Caminhadas no Vale do Dadès

Existem caminhadas próximas de Monkey Fingers, das comunidades e de outras formações rochosas do vale. As rotas variam em duração e dificuldade e podem passar por pedras soltas, áreas agrícolas e trechos sem sinalização.

Leve água, proteção solar e calçado adequado. Para percursos longos, considere contratar um guia local. Em dias de chuva forte, evite leitos de rios e passagens estreitas por causa do risco de aumento rápido da água.

Ingressos e custos

Não há ingresso geral para percorrer a R704 ou observar o Vale do Dadès a partir das áreas públicas.

Kasbahs abertas à visitação, estacionamentos, terraços privados, guias e outras atividades podem ter cobrança própria. Confirme o acesso e o preço em dirhams marroquinos antes da visita.

Quanto tempo reservar?

Reserve meio dia para sair de Boumalne Dadès, percorrer parte da R704, conhecer Monkey Fingers e parar em um mirante. Com um dia inteiro, é possível avançar pelas gargantas e acrescentar uma caminhada curta.

A entrada no Vale do Dadès representa um desvio da N10. É possível combinar Dadès e Todra no mesmo dia com paradas breves, mas quem pretende caminhar ou explorar as duas regiões com calma deve reservar mais tempo.

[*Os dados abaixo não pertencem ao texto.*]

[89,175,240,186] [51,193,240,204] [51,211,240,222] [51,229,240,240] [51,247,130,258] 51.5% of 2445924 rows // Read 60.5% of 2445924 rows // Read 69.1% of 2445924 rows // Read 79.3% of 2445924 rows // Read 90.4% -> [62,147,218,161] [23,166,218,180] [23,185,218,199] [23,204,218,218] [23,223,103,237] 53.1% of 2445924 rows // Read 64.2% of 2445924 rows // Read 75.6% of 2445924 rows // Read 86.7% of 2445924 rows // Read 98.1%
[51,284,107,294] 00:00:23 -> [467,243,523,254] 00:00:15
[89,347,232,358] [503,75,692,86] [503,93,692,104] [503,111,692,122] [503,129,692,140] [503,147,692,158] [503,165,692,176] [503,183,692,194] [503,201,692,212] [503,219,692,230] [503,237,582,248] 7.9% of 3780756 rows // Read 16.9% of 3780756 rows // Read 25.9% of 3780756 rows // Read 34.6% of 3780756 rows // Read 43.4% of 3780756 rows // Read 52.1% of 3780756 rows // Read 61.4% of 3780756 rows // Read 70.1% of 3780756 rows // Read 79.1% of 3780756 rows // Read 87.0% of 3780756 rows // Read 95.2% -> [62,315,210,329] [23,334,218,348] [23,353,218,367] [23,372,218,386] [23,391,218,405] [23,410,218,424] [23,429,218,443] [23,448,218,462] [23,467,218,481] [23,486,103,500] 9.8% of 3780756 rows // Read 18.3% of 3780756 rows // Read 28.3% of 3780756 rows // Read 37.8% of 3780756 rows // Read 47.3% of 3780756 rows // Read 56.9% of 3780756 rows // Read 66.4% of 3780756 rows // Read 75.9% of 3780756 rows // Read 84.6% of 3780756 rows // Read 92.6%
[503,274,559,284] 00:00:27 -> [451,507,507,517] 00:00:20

Melhor horário para visitar

A manhã oferece temperaturas mais amenas e tempo suficiente para percorrer a R704, especialmente para quem pretende caminhar. No fim da tarde, a luz pode realçar as cores das encostas e das construções de terra.

Comece o retorno antes de escurecer, principalmente se estiver nas partes mais altas. No verão, evite caminhadas nas horas mais quentes; no inverno, leve agasalho para as manhãs e noites frias.

Melhor época para visitar

A primavera e o outono costumam oferecer temperaturas mais confortáveis para dirigir e caminhar. O verão pode ser muito quente nas áreas abertas, enquanto o inverno traz manhãs e noites frias nas partes mais elevadas.

As plantações, o volume de água e as cores da paisagem mudam ao longo do ano. Em períodos de chuva forte, consulte as condições da estrada antes de subir pela R704.

Acessibilidade

Grande parte da paisagem pode ser observada de carro pela R704. Alguns mirantes ficam próximos da estrada, mas outros apresentam pedras, terra, degraus ou desníveis.

As trilhas próximas do rio geralmente possuem terreno irregular e não contam com estrutura acessível. Quem precisa de um desembarque mais simples pode pedir à hospedagem ou ao motorista a indicação de um ponto próximo da estrada.

Dicas práticas

  • Abasteça o veículo antes de seguir para os trechos mais altos
  • Baixe o mapa para uso offline
  • Entre na R704 em Boumalne Dadès
  • Reserve pelo menos meio dia para o percurso
  • Estacione fora das curvas e da faixa de circulação
  • Leve água, proteção solar e calçado confortável
  • Combine antecipadamente o preço de guias e transporte
  • Consulte a previsão antes de caminhar por passagens estreitas

Sugestão final

Parta de Boumalne Dadès e percorra a R704 com tempo para conhecer Monkey Fingers, as curvas e pelo menos um mirante. Como esses pontos aparecem em trechos diferentes, o caminho revela novas formas e perspectivas à medida que avança pelo vale.

Reserve meio dia para um passeio panorâmico ou um dia inteiro para incluir as gargantas e uma caminhada. Assim, o Vale do Dadès deixa de ser apenas um desvio da N10 e se torna uma etapa completa do roteiro pelo sul do Marrocos.